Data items
########################################

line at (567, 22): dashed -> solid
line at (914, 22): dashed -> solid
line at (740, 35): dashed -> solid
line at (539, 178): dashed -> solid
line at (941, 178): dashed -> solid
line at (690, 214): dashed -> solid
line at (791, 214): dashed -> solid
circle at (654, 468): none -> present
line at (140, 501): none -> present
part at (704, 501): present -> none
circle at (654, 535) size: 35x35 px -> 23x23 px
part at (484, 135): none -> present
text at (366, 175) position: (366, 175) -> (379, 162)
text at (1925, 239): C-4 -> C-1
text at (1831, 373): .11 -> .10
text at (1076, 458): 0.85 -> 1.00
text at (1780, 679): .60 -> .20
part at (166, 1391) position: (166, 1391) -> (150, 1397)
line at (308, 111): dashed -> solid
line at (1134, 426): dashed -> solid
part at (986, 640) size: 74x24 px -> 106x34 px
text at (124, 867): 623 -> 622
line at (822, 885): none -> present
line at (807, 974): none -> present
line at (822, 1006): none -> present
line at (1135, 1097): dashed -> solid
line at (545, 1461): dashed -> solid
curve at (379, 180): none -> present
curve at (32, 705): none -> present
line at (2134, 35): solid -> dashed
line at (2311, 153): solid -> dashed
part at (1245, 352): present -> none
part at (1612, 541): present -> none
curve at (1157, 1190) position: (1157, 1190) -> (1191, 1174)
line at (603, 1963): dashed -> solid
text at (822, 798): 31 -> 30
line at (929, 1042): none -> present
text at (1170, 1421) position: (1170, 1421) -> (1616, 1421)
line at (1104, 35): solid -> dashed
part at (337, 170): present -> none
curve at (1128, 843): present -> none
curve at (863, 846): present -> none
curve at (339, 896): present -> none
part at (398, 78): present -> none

########################################

REQUIRED WORK
Reproduce every line of the material above verbatim.

ANSWER FOR THE TASK
line at (567, 22): dashed -> solid
line at (914, 22): dashed -> solid
line at (740, 35): dashed -> solid
line at (539, 178): dashed -> solid
line at (941, 178): dashed -> solid
line at (690, 214): dashed -> solid
line at (791, 214): dashed -> solid
circle at (654, 468): none -> present
line at (140, 501): none -> present
part at (704, 501): present -> none
circle at (654, 535) size: 35x35 px -> 23x23 px
part at (484, 135): none -> present
text at (366, 175) position: (366, 175) -> (379, 162)
text at (1925, 239): C-4 -> C-1
text at (1831, 373): .11 -> .10
text at (1076, 458): 0.85 -> 1.00
text at (1780, 679): .60 -> .20
part at (166, 1391) position: (166, 1391) -> (150, 1397)
line at (308, 111): dashed -> solid
line at (1134, 426): dashed -> solid
part at (986, 640) size: 74x24 px -> 106x34 px
text at (124, 867): 623 -> 622
line at (822, 885): none -> present
line at (807, 974): none -> present
line at (822, 1006): none -> present
line at (1135, 1097): dashed -> solid
line at (545, 1461): dashed -> solid
curve at (379, 180): none -> present
curve at (32, 705): none -> present
line at (2134, 35): solid -> dashed
line at (2311, 153): solid -> dashed
part at (1245, 352): present -> none
part at (1612, 541): present -> none
curve at (1157, 1190) position: (1157, 1190) -> (1191, 1174)
line at (603, 1963): dashed -> solid
text at (822, 798): 31 -> 30
line at (929, 1042): none -> present
text at (1170, 1421) position: (1170, 1421) -> (1616, 1421)
line at (1104, 35): solid -> dashed
part at (337, 170): present -> none
curve at (1128, 843): present -> none
curve at (863, 846): present -> none
curve at (339, 896): present -> none
part at (398, 78): present -> none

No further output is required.